Turning the corner on degrading oceans health in 2012

The environmental status of the world’s oceans is currently changing at rates and scales not seen since the rise of modern civilization, due largely to human action (overfishing, pollution and habitat loss/conversion are the main pressures). This is perhaps not surprising. The global population has doubled since 1950 to an estimated seven billion in 2011, and is forecast to reach over nine billion by 2050. About 40 percent of this population now lives for good reason within 100 kilometers of the coast and most of the world’s megacities like Jakarta, Mumbai or Los Angeles are on the coast. As a result of this, the ability of the ocean to provide benefits to nature and to people, now and in the future, has been greatly reduced; this is a massive loss for the global economy, even as seafood demand is expected to increase by 50 percent by 2030.

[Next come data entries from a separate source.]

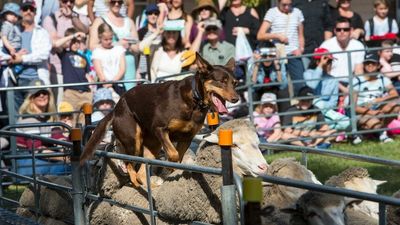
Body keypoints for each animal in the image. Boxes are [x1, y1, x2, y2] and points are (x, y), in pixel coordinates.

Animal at [79, 53, 239, 187]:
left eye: (235, 83)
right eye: (222, 81)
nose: (236, 99)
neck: (194, 100)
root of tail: (116, 108)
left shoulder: (187, 137)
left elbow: (178, 158)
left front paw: (165, 172)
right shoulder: (160, 129)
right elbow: (173, 155)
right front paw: (165, 168)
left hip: (152, 145)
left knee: (141, 169)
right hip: (134, 141)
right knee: (129, 163)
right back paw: (135, 182)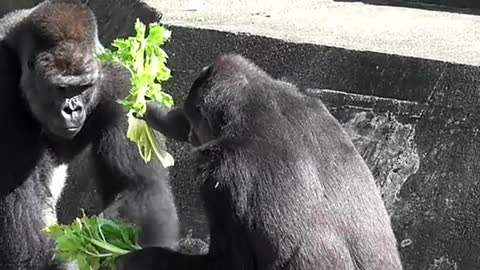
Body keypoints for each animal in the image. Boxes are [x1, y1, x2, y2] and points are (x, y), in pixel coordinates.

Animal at [116, 53, 404, 268]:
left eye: (198, 129)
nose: (192, 136)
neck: (254, 103)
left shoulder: (220, 177)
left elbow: (228, 263)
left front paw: (137, 258)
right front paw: (142, 102)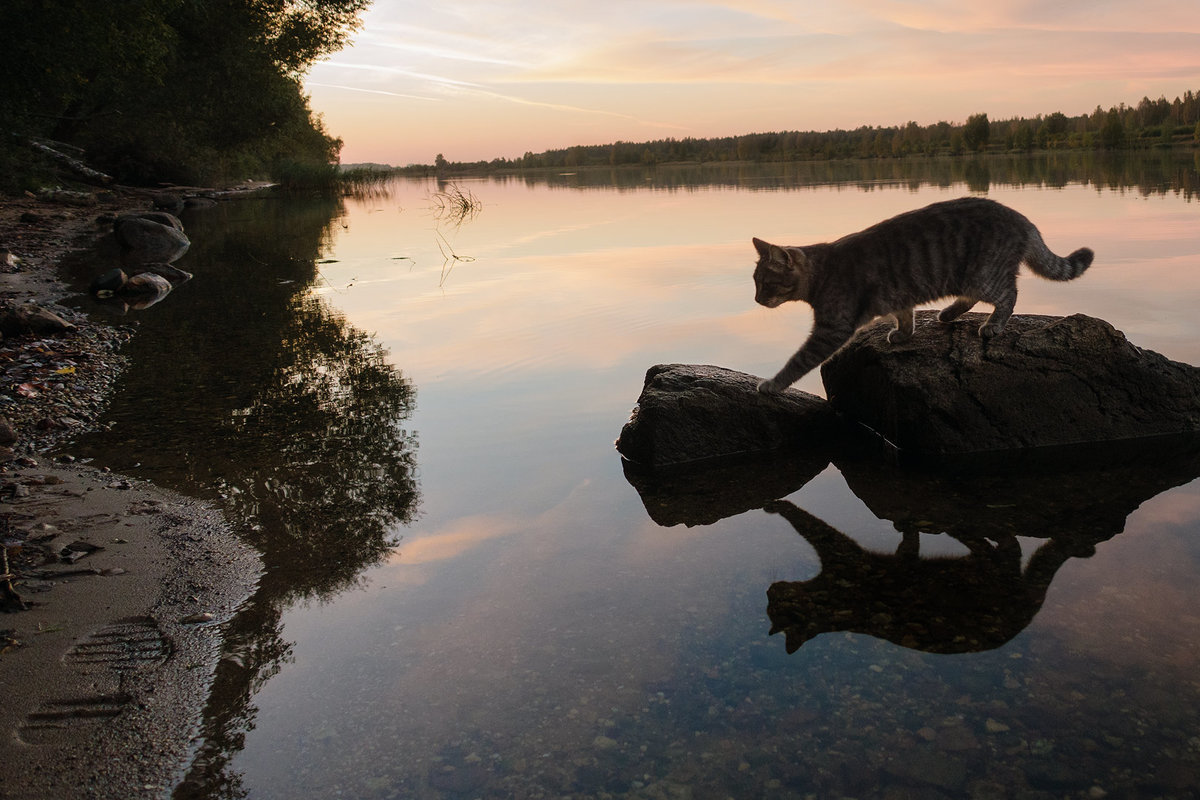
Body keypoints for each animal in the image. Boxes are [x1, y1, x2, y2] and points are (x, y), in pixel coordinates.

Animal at [753, 195, 1094, 393]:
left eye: (765, 283)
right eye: (755, 282)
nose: (756, 299)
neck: (822, 271)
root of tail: (1022, 218)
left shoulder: (831, 328)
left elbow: (798, 360)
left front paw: (773, 383)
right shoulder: (897, 296)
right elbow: (905, 316)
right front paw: (903, 334)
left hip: (984, 274)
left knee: (1008, 295)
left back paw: (994, 325)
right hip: (969, 278)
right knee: (977, 296)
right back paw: (949, 313)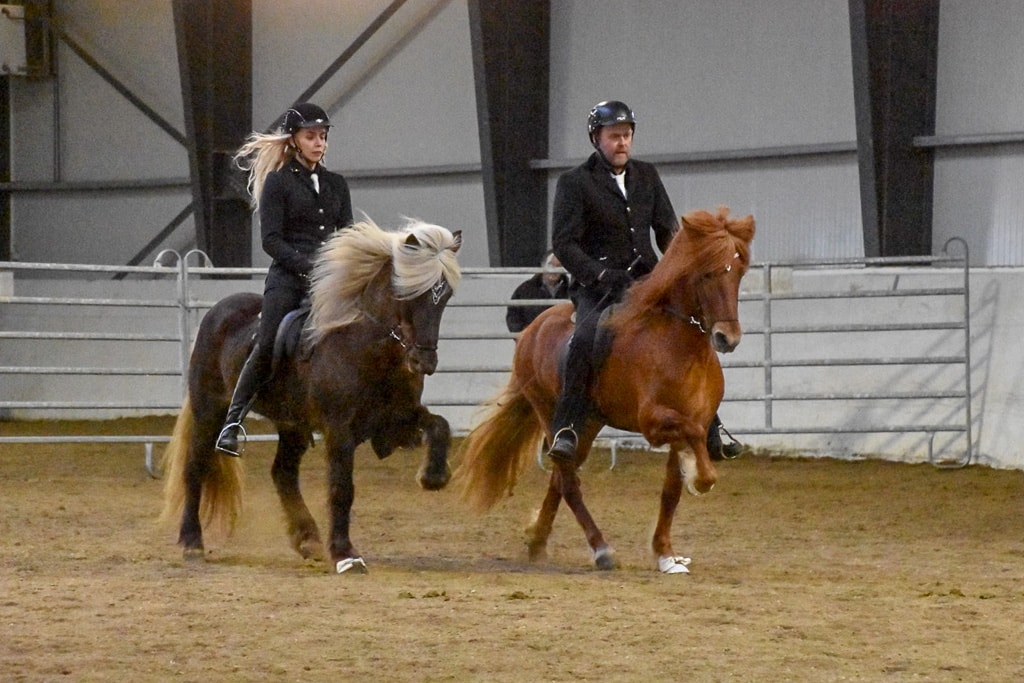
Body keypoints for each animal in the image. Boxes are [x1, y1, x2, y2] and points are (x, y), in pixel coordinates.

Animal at [161, 218, 462, 574]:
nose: (423, 362)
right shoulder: (339, 429)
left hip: (292, 425)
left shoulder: (398, 419)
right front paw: (346, 554)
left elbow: (440, 425)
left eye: (445, 296)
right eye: (408, 291)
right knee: (196, 467)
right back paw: (192, 542)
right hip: (210, 409)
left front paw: (434, 476)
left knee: (283, 473)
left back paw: (307, 539)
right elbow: (341, 487)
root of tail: (218, 311)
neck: (365, 346)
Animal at [454, 206, 754, 574]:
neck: (677, 345)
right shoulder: (655, 422)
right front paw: (700, 478)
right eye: (708, 273)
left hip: (587, 422)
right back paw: (600, 549)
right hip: (550, 413)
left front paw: (666, 554)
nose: (728, 338)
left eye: (738, 272)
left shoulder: (689, 420)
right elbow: (695, 442)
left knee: (560, 477)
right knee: (568, 481)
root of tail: (532, 329)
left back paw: (538, 541)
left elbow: (671, 490)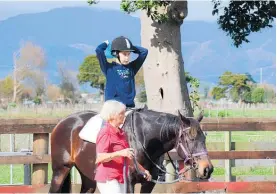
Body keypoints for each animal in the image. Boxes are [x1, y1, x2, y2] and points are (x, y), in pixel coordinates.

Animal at [48, 106, 212, 194]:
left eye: (204, 139)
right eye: (190, 139)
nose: (207, 169)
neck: (143, 138)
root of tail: (63, 122)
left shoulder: (148, 183)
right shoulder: (129, 182)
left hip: (88, 177)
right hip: (60, 170)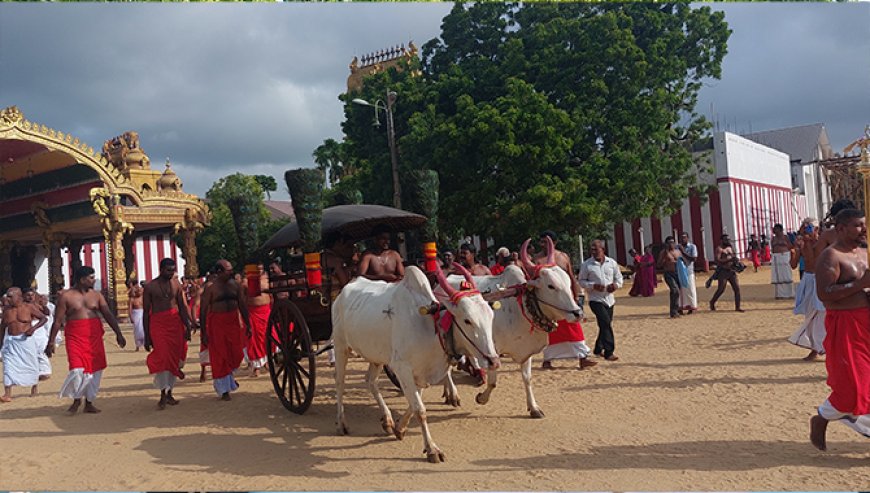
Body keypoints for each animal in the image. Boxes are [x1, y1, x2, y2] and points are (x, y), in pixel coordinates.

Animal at [332, 266, 500, 462]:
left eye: (491, 316)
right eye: (467, 320)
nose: (493, 361)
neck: (431, 327)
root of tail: (344, 289)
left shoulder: (421, 373)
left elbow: (414, 404)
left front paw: (399, 428)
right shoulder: (402, 368)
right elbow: (420, 409)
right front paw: (432, 449)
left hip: (376, 356)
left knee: (370, 381)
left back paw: (387, 420)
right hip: (340, 346)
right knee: (340, 383)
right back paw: (341, 423)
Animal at [442, 236, 584, 418]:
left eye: (568, 281)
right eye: (551, 286)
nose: (577, 312)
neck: (521, 306)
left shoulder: (525, 351)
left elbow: (527, 379)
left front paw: (534, 408)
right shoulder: (492, 349)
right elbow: (493, 382)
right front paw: (481, 398)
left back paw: (448, 393)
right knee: (447, 370)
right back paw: (452, 394)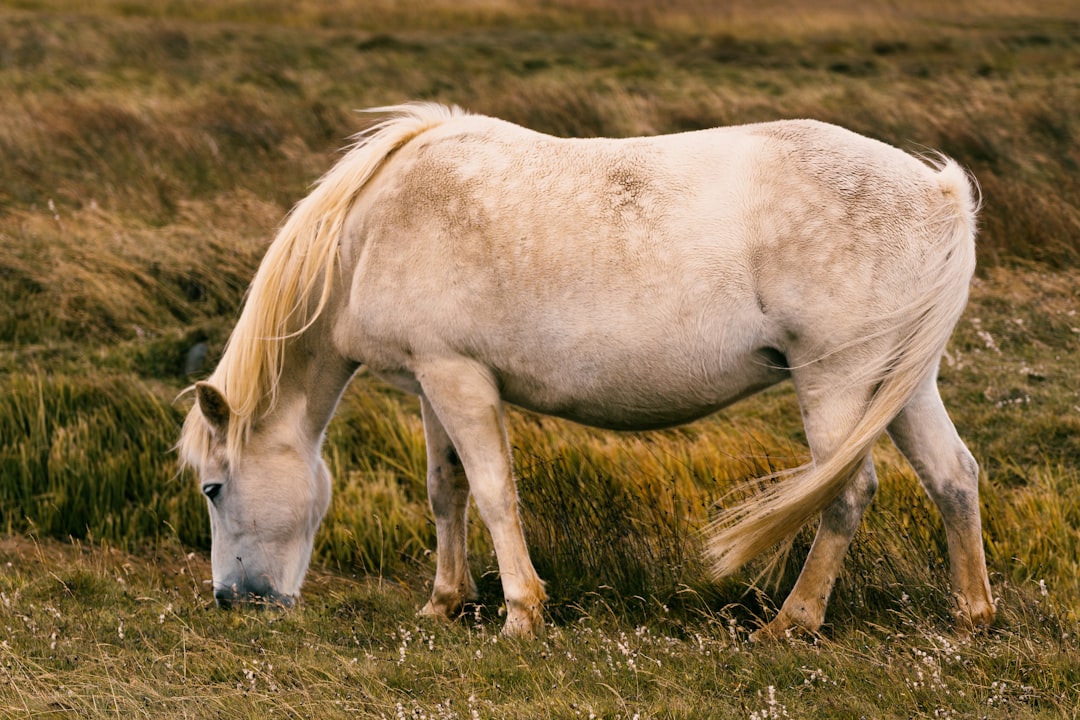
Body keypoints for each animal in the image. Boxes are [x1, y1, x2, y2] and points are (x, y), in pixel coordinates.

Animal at [178, 102, 995, 639]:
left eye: (214, 488)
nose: (232, 600)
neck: (374, 228)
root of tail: (937, 191)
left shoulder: (458, 379)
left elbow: (493, 492)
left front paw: (520, 614)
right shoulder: (432, 385)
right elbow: (447, 492)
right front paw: (443, 602)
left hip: (836, 380)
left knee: (848, 492)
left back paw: (791, 623)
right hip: (903, 385)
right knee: (953, 476)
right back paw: (971, 612)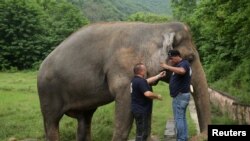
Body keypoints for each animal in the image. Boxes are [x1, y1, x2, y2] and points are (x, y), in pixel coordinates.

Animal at [36, 21, 209, 140]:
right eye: (190, 58)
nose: (199, 135)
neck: (155, 27)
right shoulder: (122, 69)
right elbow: (125, 103)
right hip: (47, 92)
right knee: (51, 122)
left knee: (84, 119)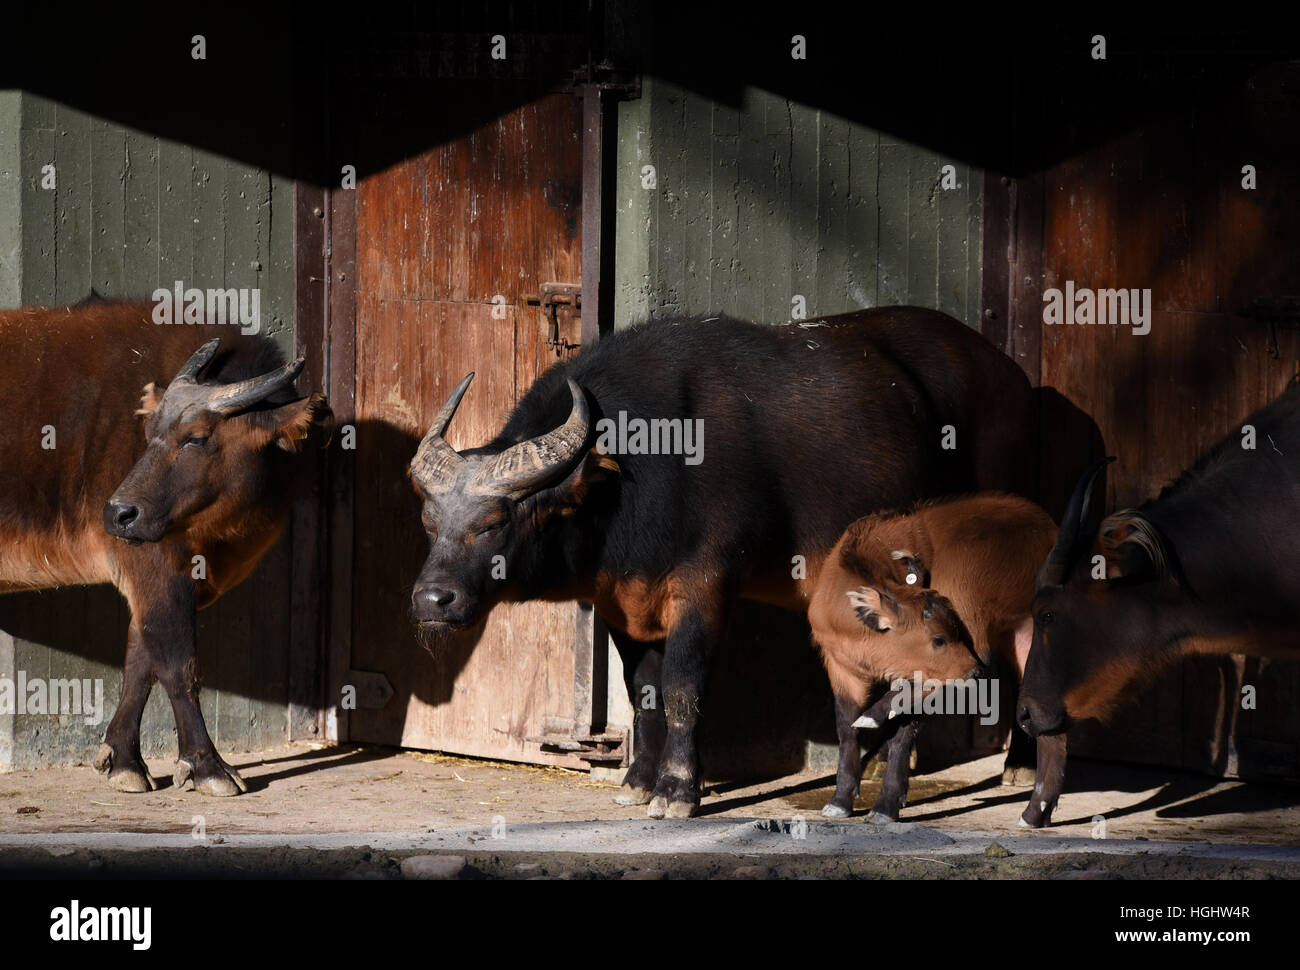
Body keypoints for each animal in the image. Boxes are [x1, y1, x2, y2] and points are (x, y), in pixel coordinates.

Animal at [0, 300, 330, 795]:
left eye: (196, 437)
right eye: (149, 430)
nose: (118, 513)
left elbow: (140, 662)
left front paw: (124, 761)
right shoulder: (155, 568)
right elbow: (178, 666)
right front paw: (207, 765)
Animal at [405, 304, 1034, 816]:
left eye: (493, 522)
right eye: (430, 521)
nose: (432, 600)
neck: (638, 469)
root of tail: (1012, 376)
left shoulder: (704, 585)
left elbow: (684, 686)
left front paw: (677, 790)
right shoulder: (622, 602)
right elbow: (644, 693)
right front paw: (637, 781)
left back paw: (1011, 767)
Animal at [811, 491, 1066, 821]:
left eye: (948, 633)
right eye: (938, 639)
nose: (975, 672)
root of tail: (1046, 530)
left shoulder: (922, 669)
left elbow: (903, 729)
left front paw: (886, 804)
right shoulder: (841, 669)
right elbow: (846, 731)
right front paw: (840, 799)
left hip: (974, 620)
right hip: (1025, 634)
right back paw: (1037, 810)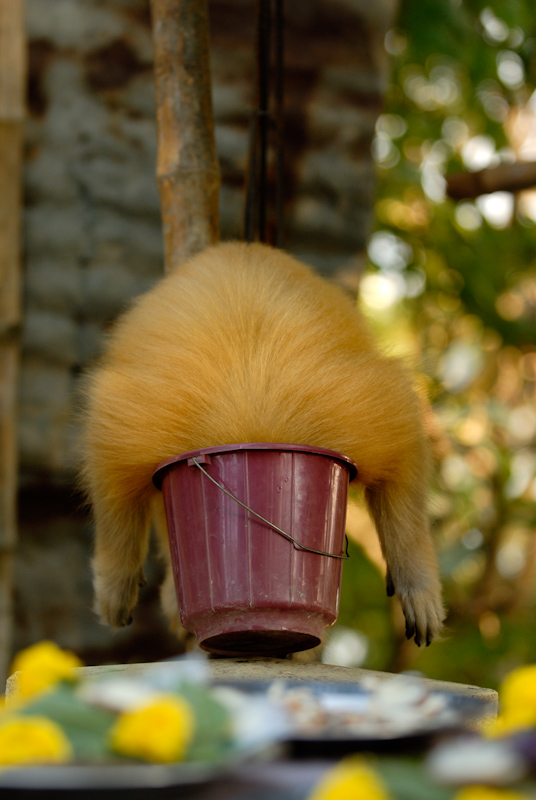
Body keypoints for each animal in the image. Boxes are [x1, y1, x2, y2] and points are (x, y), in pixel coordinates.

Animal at [80, 241, 444, 648]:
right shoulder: (131, 427)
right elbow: (113, 497)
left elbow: (405, 481)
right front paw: (117, 585)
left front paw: (418, 587)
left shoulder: (370, 420)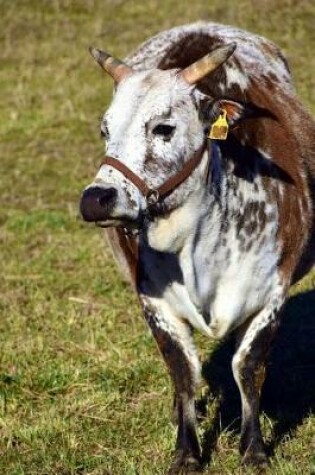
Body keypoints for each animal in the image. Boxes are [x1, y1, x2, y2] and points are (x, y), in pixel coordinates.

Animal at [80, 21, 314, 472]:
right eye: (105, 130)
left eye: (163, 128)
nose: (96, 198)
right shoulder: (154, 302)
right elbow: (183, 370)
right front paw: (186, 452)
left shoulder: (272, 294)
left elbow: (248, 368)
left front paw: (253, 450)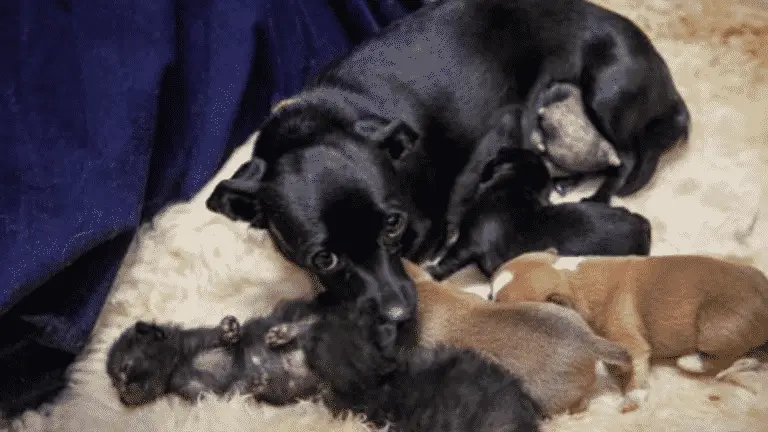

American sand lance (Ammodytes americanus) in Atlantic waters, St. Margarets Bay, Nova Scotia. © Gilbert Van Ryckevorsel / WWF-Canada

However, enhancing the health of the oceans globally (and in Canada) represents an even bigger opportunity for humans through sustainably delivering a range of benefits for people. The oceans cover 71 percent of the Earth’s surface, and are both an engine for global economic growth (an estimated 61 percent of the world’s total Gross National Product comes from the areas within 100 kilometers of the coastline) and a key source for food security (the oceans provide 10 percent of animal protein for the entire population). Within the ocean economy, many benefits depend on a healthy ‘living’ ocean. Certainly, goods can still be transported across lifeless seas, and oil and gas can be extracted from polluted oceans as well. However, only a healthy ocean can provide abundant seafood (oceans fisheries and aquaculture alone support some 250 million livelihoods around the world and produce seafood with a sale value of > US$ 190 billion), attractive sites for tourism (marine and coastal tourism was estimated to be worth some US$ 161 billion in 1995), new natural products for medicinal use, barriers against flooding and storm damage (e.g. mangroves at the edge of the sea protect landward sites in their lee), carbon storage (e.g. sea grass beds and mangrove forests sequester vast amounts of carbon, an important climate change mitigation strategy) and a vast number of non-market benefits (existence value of biodiversity; sense of place etc.).
To capture this opportunity, significant governance reforms are needed. While the overall governance framework for the use of the oceans is in place through UNCLOS (United Nations Convention on the Law of the Sea Treaty of 1982), countries such as Canada have consistently failed to effectively govern the use of oceans services within their jurisdictions (e.g. to this day Canada does not have rebuilding strategies in place for all collapsed or overfished fish stocks including its much lamented Newfoundland cod stocks), leaving behind an ocean that could be generating significant economic returns. Indeed adopted policies have eroded this natural capital, which is on track towards bankruptcy.
To reform governance and support healthier oceans that can make a greater and more sustainable contribution to the global economy, much more financing is needed, notably by reducing subsidies for unsustainable oceans uses and greater investment. In 2012, a number of initiatives around the world recognized the need for finance and have been supporting efforts to rebuild the natural capital of healthy oceans. In January, The Prince of Wales’ new program on global sustainable fisheries identified the lack of financial capital as one of the biggest barriers to change; in February, The Economist magazine organized the first World Ocean’s Summit in Singapore and the World Bank announced the formation of a Global Partnership for Oceans with the goal of establishing a trust fund to finance the implementation of reform measures. And as the Rio+20 Summit approaches in June, there is broad consensus on the need to scale up the pace of ocean conservation around the world. 1912 marked the Titanic’s sinking and 2012, perhaps, James Cameron’s descent to the oceans deepest point. I’d argue that a few years down the road, 2012 may well be remembered as a turning point for recognizing the value that healthy oceans have to people.